Re: [PATCH 41/41] mm: replace rw_semaphore with atomic_t in vma_lock

From: Suren Baghdasaryan <surenb@google.com>
To: Hillf Danton <hdanton@sina.com>
Cc: vbabka@suse.cz, hannes@cmpxchg.org, mgorman@techsingularity.net,
	peterz@infradead.org, hughd@google.com,
	linux-kernel@vger.kernel.org, linux-mm@kvack.org
Subject: Re: [PATCH 41/41] mm: replace rw_semaphore with atomic_t in vma_lock
Date: Mon, 16 Jan 2023 20:52:45 -0800	[thread overview]
Message-ID: <CAJuCfpFq23m-KYKaDoCS2K2aM8rO7j8aPa0nVPs-_xP2Sf6GGg@mail.gmail.com> (raw)
In-Reply-To: <20230117031632.2321-1-hdanton@sina.com>

On Mon, Jan 16, 2023 at 7:16 PM Hillf Danton <hdanton@sina.com> wrote:
>
> On Mon, 16 Jan 2023 15:08:48 -0800 Suren Baghdasaryan <surenb@google.com>
> > On Mon, Jan 16, 2023 at 6:07 AM Hillf Danton <hdanton@sina.com> wrote:
> > > On Mon, 9 Jan 2023 12:53:36 -0800 Suren Baghdasaryan <surenb@google.com>
> > > >  static inline bool vma_read_trylock(struct vm_area_struct *vma)
> > > >  {
> > > >       /* Check before locking. A race might cause false locked result. */
> > > > -     if (vma->vm_lock_seq == READ_ONCE(vma->vm_mm->mm_lock_seq))
> > > > +     if (vma->vm_lock->lock_seq == READ_ONCE(vma->vm_mm->mm_lock_seq))
> > > >               return false;
> > >
> > > Add mb to pair with the above wmb like
> >
> > The wmb above is to ensure the ordering between updates of lock_seq
> > and vm_lock->count (lock_seq is updated first and vm_lock->count only
> > after that). The first access to vm_lock->count in this function is
> > atomic_inc_unless_negative() and it's an atomic RMW operation with a
> > return value. According to documentation such functions are fully
> > ordered, therefore I think we already have an implicit full memory
> > barrier between reads of lock_seq and vm_lock->count here. Am I wrong?
>
> No you are not.

I'm not wrong or the other way around? Please expand a bit.
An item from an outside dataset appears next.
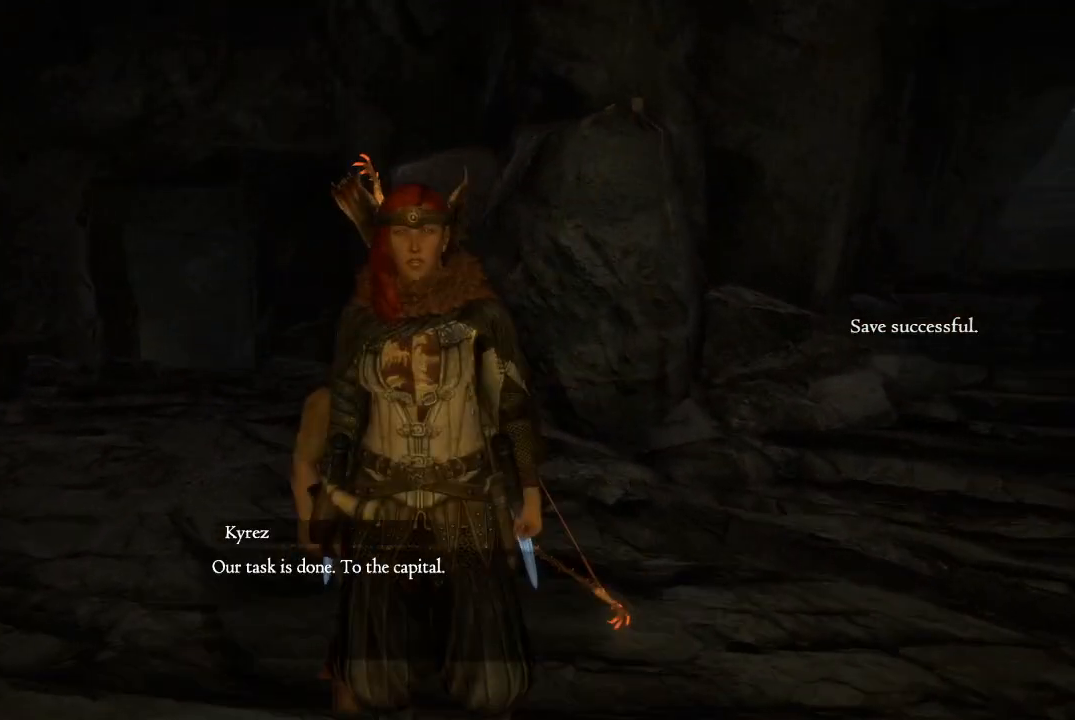
{"buttons": [], "left_stick": "center", "right_stick": "center", "events": [[50, "right_stick", "center"]]}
> Revisit it in case of full mb not ensured.
>
> #ifndef arch_atomic_inc_unless_negative
> static __always_inline bool
> arch_atomic_inc_unless_negative(atomic_t *v)
> {
>         int c = arch_atomic_read(v);
>
>         do {
>                 if (unlikely(c < 0))
>                         return false;
>         } while (!arch_atomic_try_cmpxchg(v, &c, c + 1));
>
>         return true;
> }
> #define arch_atomic_inc_unless_negative arch_atomic_inc_unless_negative
> #endif

I think your point is that the full mb is not ensured here, specifically if c<0?

>
> > >         int count = atomic_read(&vma->vm_lock->count);
> > >         for (;;) {
> > >                 int new = count + 1;
> > >
> > >                 if (count < 0 || new < 0)
> > >                         return false;
> > >
> > >                 new = atomic_cmpxchg(&vma->vm_lock->count, count, new);
> > >                 if (new == count)
> > >                         break;
> > >                 count = new;
> > >                 cpu_relax();
> > >         }
> > >
> > >         (wake up waiting readers after taking the lock;
> > >         but the write lock owner before this read trylock should be
> > >         responsible for waking waiters up.)
> > >
> > >         lock acquire for read.
> >
> > This schema might cause readers to wait, which is not an exact
>
> Could you specify a bit more on wait?

Oh, I misunderstood your intent with that for() loop. Indeed, if a
writer took the lock, the count will be negative and it terminates
with a failure. Yeah, I think that would work.

>
> > replacement for down_read_trylock(). The requirement to wake up
> > waiting readers also complicates things
>
> If the writer lock owner is preempted by a reader while releasing lock,
>
>         set count to zero
>                           <-- preempt
>         wake up waiters
>
> then lock is owned by reader but with read waiters.
>
> That is buggy if write waiter starvation is allowed in this patchset.

I don't quite understand your point here. Readers don't wait, so there
can't be "read waiters". Could you please expand with a race diagram
maybe?

>
> > and since we can always fall
> > back to mmap_lock, that complication is unnecessary IMHO. I could use
> > part of your suggestion like this:
> >
> >                  int new = count + 1;
> >
> >                  if (count < 0 || new < 0)
> >                          return false;
> >
> >                  new = atomic_cmpxchg(&vma->vm_lock->count, count, new);
> >                  if (new == count)
> >                          return false;
> >
> > Compared to doing atomic_inc_unless_negative() first, like I did
> > originally, this schema opens a bit wider window for the writer to get
> > in the middle and cause the reader to fail locking but I don't think
> > it would result in any visible regression.
>
> It is definitely fine for writer to acquire the lock while reader is
> doing trylock, no?

Yes.

>